Five Questions: Houston Astrosby Joe Dimino
April 06, 2004
The Astros have been one of the most consistent teams in baseball for a decade. Unfortunately, they always seem to end the season on a sour note -- either just missing the playoffs or being eliminated quickly once they get there. Their losses in the post-season haven't even been the dramatic extra-inning losses like those suffered in 1980 and 1986. I would think those type of losses, while devastating in their own way, aren't as hard to take as getting swept out of the playoffs because you had a bad week or losing the division title to a team that only won 87 games.
When you lose a classic you can say you gave it your all and you just came up a little short. When you get swept or lose a division because your best pitcher gets hurt you feel somehow like you wasted a rare opportunity. Most teams don't get many chances to win a pennant; squandering one is devastating. I don't know which feeling is worse... I guess we could ask Larry Dierker, who has seen it all as a player, announcer and manager.
Let's move on to the questions I can answer . . .
1) Was moving Craig Biggio to center field a mistake?

■ ■ ■

Action item |
Pick up the Astros article after its last line and write the next part. The lines that come next aren't needed.

Source material |
■ ■ ■

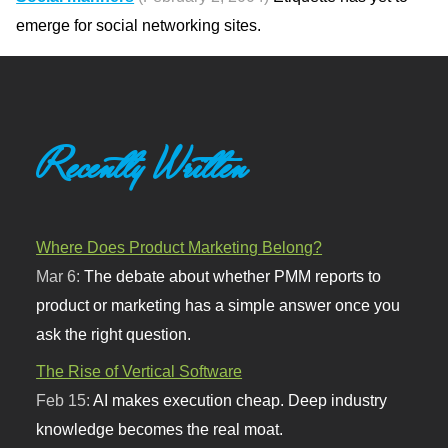
emerge for social networking sites.
Recently Written
Where Does Product Marketing Belong?
Mar 6:
The debate about whether PMM reports to
product or marketing has a simple answer once you
ask the right question.
The Rise of Vertical Software
Feb 15:
AI makes execution cheap. Deep industry
knowledge becomes the real moat.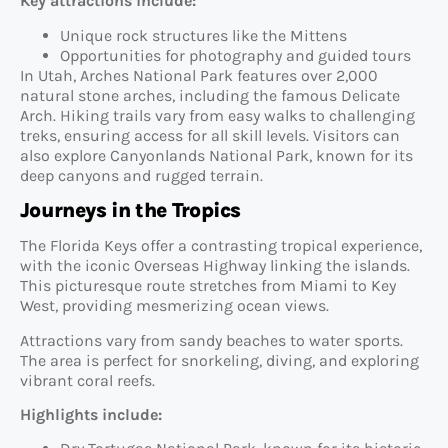
Key attractions include:
Unique rock structures like the Mittens
Opportunities for photography and guided tours
In Utah, Arches National Park features over 2,000
natural stone arches, including the famous Delicate
Arch. Hiking trails vary from easy walks to challenging
treks, ensuring access for all skill levels. Visitors can
also explore Canyonlands National Park, known for its
deep canyons and rugged terrain.
Journeys in the Tropics
The Florida Keys offer a contrasting tropical experience,
with the iconic Overseas Highway linking the islands.
This picturesque route stretches from Miami to Key
West, providing mesmerizing ocean views.
Attractions vary from sandy beaches to water sports.
The area is perfect for snorkeling, diving, and exploring
vibrant coral reefs.
Highlights include: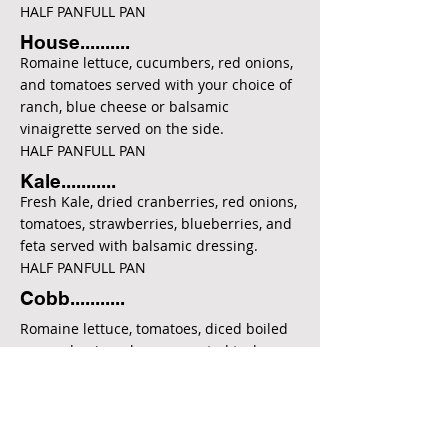
HALF PANFULL PAN
House..........
Romaine lettuce, cucumbers, red onions,
and tomatoes served with your choice of
ranch, blue cheese or balsamic
vinaigrette served on the side.
HALF PANFULL PAN
Kale...........
Fresh Kale, dried cranberries, red onions,
tomatoes, strawberries, blueberries, and
feta served with balsamic dressing.
HALF PANFULL PAN
Cobb...........
Romaine lettuce, tomatoes, diced boiled
egg, red onions, bacon, roasted turkey,
blue cheese crumbles and avocado
served with your choice of ranch, blue
cheese, or balsamic dressing.
HALF PANFULL PAN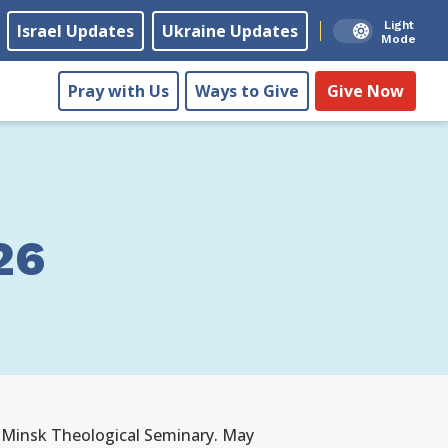
Light
Israel Updates
Ukraine Updates
Mode
Pray with Us
Ways to Give
Give Now
26
f Minsk Theological Seminary. May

■ ■ ■

Your response |
This is an interesting question, especially when you look at it from two perspectives. Win Shares shows Biggio as the 2nd most valuable defensive outfielder in baseball last year. Per defensive inning, he was 7th among OFs with more than 300 innings.
Unfortunately, when you turn to the play-by-play data (Michael Lichtman's Ultimate Zone Rating), the results are the opposite (search for "Biggio" and look for the entry preceded by the 8 -- don't worry, you'll see when you go there...). Biggio cost the Astros 21 runs with his glove in 2003. When rating centerfielders over the last 4 years combined (on a per game basis), this is the sixth-worst figure.
Diamond Mind, who I believe is as strong as anyone in after-the-fact fielding analysis, gave Biggio a poor rating (they use a system that is largely based on Ultimate Zone Rating as well). This is not a rating they give lightly -- I would guess 80-85% of all players are in the "fair" to "very good" class. There are very few "poor" or "excellent" rated fielders -- the people at Diamond Mind tend act conservatively and give players extreme ratings only when there is no other choice.
Without getting into the potential reasons for the divergence (which is an entire article itself), I love Win Shares. They are clearly the best guess for fielding evaluation for years where we don't have play-by-play data. But if forced to make a choice, when play-by-play data is available, I have to go with that.
I'm not a scout (though I'd love to become one!) but I saw Biggio play two games in PNC Park last May, and he looked lost out there. He was fine on the routine plays, but anything not hit right at him seemed to be an adventure. It's quite possible he improved as the season went along, but those UZR numbers didn't surprise me.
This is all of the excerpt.